Maintenance of gene expression homeostasis by systems-level feedback loops in response to changes in RNA polymerase II dosage [RNAPII_levels_DRB-TTseq]

Transcription is regulated by sequence-specific transcription factors and enzymes allowing access to genes in chromatin. However, recent data indicate that the abundance of RNA polymerase II (RNAPII) may itself under certain circumstances represent an additional, crucial determinant of transcription regulation. Here, we titrated the cellular dosage of human RPB1, the largest RNAPII subunit, using the dTAG system to more generally assess the importance of RNAPII levels.
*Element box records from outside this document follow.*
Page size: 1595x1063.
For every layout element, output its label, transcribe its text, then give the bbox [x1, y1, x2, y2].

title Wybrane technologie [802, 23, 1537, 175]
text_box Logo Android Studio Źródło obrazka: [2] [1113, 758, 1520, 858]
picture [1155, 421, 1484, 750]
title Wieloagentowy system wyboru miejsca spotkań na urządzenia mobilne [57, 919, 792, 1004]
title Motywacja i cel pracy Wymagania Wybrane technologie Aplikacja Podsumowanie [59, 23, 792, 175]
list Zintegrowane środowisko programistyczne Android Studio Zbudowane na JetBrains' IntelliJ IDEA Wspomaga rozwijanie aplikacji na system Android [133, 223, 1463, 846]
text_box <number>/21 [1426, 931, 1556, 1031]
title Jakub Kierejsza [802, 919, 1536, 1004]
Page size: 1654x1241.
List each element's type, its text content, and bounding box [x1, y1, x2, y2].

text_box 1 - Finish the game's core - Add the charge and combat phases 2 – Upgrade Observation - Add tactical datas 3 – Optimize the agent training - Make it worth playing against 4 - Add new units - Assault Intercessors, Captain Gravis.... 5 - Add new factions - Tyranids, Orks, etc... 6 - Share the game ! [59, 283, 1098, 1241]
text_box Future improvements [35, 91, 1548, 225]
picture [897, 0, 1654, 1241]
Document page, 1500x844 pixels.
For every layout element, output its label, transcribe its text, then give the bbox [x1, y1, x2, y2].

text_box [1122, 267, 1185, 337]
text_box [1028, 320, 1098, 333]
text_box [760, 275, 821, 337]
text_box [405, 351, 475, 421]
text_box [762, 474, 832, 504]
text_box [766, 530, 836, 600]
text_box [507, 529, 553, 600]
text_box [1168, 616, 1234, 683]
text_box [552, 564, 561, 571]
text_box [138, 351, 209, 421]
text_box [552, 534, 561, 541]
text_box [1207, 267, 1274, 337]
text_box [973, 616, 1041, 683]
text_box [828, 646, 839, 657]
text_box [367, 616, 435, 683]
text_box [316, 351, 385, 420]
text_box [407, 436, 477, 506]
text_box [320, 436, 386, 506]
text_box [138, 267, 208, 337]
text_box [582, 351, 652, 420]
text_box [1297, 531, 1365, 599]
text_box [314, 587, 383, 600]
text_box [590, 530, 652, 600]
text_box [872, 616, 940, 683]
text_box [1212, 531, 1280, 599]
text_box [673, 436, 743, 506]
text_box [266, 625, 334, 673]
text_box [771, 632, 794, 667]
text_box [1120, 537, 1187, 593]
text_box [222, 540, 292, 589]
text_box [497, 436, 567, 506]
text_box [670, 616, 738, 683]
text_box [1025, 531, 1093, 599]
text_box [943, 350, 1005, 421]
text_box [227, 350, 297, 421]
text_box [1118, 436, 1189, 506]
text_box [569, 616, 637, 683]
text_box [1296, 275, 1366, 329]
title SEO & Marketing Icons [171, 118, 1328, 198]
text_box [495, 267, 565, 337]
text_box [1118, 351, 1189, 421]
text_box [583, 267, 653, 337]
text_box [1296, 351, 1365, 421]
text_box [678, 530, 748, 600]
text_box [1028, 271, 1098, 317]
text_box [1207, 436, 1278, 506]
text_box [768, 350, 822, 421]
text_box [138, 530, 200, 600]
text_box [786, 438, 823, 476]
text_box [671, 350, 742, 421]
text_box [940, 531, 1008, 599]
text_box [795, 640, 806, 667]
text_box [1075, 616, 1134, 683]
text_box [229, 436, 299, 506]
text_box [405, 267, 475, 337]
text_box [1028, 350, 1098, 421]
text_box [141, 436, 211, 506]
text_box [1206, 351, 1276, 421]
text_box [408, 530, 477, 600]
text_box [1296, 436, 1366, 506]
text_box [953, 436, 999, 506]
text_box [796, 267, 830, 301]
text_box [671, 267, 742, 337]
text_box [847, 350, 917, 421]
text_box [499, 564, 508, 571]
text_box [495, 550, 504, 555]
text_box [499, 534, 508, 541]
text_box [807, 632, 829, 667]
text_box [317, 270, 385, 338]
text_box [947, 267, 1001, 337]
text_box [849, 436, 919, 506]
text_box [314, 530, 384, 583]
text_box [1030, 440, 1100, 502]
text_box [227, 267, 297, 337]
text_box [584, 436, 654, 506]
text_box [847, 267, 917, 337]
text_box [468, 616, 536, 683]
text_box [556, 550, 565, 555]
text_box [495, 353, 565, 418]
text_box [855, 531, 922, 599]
Unexpectedly, cells are extremely sensitive to RPB1 dosage, with a mere 30% reduction sufficient to perturb cell proliferation, cell cycle progression, and global transcription. Using a combination of sequencing and proteomic approaches, we uncover the existence of multiple feedback loops between transcriptional initiation, promotor-proximal pause release, transcript elongation, splicing, and mRNA half-life, which facilitate the maintenance of gene expression homeostasis. Together, our data suggests that gene expression is highly sensitive to RPB1 dosage and that the cellular levels of RNAPII must be tightly regulated. Overall design: To investigate the effect of RPB1 abundance on transcript elongation rates, we modulated RPB1 levels by treating RPB1 degron cells with 4 concentrations of dTAGv-1. After 12.5 hours, transcription was synchronized at the promoter proximal pause site through the addition of DRB. Afterwards, RNA polymerases were released for different times by washing out DRB, and nascent RNA was metabolically labeled with a short pulse of the uridine analog 4-thiouridine (4sU). Transient transcriptome chem-sequencing (TTchem-seq) was then used to fragment, affinity purify and sequence 4sU-labelled RNA for high-resolution profiles of nascent transcription. Finally, the transcription wave peak was measured at different time points to estimate elongation speed.